- [REQUIREMENT]:
Using the string "message" as the key, pull each matching line out of the records below.

Dataset excerpts:
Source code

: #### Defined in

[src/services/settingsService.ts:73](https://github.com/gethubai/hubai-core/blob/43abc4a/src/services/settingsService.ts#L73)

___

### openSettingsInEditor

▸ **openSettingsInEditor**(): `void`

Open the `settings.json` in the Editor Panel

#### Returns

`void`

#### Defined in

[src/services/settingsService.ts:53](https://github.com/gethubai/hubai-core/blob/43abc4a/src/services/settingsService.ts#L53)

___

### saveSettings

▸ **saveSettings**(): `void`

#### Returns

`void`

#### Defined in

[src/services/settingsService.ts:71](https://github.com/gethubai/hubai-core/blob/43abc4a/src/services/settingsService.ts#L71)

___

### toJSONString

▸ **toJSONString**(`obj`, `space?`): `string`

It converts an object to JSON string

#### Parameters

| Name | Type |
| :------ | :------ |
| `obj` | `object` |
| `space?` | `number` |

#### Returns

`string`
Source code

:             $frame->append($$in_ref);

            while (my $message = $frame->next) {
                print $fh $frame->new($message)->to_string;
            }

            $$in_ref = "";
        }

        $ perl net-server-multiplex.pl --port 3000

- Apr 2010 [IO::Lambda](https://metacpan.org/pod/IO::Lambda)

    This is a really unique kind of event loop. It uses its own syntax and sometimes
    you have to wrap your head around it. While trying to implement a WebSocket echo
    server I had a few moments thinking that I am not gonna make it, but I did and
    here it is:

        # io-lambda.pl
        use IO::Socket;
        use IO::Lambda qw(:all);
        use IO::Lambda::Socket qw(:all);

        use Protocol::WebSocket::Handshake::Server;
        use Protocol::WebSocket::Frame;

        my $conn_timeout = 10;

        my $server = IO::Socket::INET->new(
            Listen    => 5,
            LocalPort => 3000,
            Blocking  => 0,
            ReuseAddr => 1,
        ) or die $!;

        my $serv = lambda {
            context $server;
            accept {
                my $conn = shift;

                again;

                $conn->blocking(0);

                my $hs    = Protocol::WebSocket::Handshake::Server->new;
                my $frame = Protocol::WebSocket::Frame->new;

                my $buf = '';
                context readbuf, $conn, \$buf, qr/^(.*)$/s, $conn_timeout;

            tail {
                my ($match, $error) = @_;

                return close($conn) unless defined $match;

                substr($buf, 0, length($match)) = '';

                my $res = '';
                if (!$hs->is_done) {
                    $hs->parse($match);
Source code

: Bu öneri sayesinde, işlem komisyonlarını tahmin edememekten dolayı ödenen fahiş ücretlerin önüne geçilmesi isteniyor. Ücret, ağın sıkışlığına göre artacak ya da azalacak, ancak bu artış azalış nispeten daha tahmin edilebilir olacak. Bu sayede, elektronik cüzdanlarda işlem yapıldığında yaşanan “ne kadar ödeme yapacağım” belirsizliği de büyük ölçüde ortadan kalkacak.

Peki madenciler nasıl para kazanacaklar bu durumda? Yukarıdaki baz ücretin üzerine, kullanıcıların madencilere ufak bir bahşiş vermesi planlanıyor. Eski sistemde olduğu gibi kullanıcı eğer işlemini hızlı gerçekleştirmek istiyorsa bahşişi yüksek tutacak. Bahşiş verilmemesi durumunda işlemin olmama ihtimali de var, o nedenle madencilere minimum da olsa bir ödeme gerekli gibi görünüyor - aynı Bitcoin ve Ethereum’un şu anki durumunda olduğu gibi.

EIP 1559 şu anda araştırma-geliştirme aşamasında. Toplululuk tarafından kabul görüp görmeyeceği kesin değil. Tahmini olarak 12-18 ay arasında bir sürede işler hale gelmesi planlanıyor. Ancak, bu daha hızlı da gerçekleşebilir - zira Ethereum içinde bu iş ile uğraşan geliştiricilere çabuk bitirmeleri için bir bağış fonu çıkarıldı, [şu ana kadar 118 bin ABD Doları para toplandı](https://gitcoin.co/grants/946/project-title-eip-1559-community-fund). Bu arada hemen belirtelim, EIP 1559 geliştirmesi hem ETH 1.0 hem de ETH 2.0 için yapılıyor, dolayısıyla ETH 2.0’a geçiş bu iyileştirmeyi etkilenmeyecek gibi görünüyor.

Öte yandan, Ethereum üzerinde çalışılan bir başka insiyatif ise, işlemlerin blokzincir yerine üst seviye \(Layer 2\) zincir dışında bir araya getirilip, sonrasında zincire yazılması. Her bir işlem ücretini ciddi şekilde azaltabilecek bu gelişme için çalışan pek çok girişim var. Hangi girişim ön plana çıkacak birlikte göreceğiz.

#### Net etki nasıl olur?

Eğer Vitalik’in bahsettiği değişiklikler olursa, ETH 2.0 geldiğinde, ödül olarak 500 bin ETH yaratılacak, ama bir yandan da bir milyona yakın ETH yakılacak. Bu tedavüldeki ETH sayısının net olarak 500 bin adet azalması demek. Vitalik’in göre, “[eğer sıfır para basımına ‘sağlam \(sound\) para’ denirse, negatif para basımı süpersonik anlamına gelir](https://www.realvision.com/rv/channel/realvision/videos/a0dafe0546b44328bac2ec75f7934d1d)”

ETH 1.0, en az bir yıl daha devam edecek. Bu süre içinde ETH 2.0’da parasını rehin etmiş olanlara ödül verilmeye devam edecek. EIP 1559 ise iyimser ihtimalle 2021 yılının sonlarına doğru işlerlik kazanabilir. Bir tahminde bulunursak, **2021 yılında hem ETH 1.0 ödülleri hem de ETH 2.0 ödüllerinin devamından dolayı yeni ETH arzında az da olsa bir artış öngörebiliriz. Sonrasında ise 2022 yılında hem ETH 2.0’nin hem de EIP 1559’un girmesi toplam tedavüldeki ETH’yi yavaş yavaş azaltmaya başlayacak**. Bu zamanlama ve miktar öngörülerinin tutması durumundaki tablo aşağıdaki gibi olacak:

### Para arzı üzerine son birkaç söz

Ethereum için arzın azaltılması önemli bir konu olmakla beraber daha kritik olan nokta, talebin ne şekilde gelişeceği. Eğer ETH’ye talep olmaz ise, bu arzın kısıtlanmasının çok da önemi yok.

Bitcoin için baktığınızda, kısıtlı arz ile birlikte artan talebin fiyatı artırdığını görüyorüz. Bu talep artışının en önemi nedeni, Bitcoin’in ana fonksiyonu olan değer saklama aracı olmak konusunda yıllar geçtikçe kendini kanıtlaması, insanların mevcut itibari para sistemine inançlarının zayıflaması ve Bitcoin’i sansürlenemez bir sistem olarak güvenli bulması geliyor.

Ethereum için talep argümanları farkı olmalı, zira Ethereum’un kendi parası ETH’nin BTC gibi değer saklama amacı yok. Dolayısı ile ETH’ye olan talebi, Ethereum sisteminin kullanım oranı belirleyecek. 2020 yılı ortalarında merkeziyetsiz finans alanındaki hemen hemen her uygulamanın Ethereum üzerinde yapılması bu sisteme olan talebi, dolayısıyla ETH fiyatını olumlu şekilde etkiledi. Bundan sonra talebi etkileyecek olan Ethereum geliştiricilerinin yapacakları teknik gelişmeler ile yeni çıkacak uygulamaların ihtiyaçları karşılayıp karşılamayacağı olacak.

- [OUTPUT OF THE EXERCISE]:
            while (my $message = $frame->next) {
                print $fh $frame->new($message)->to_string;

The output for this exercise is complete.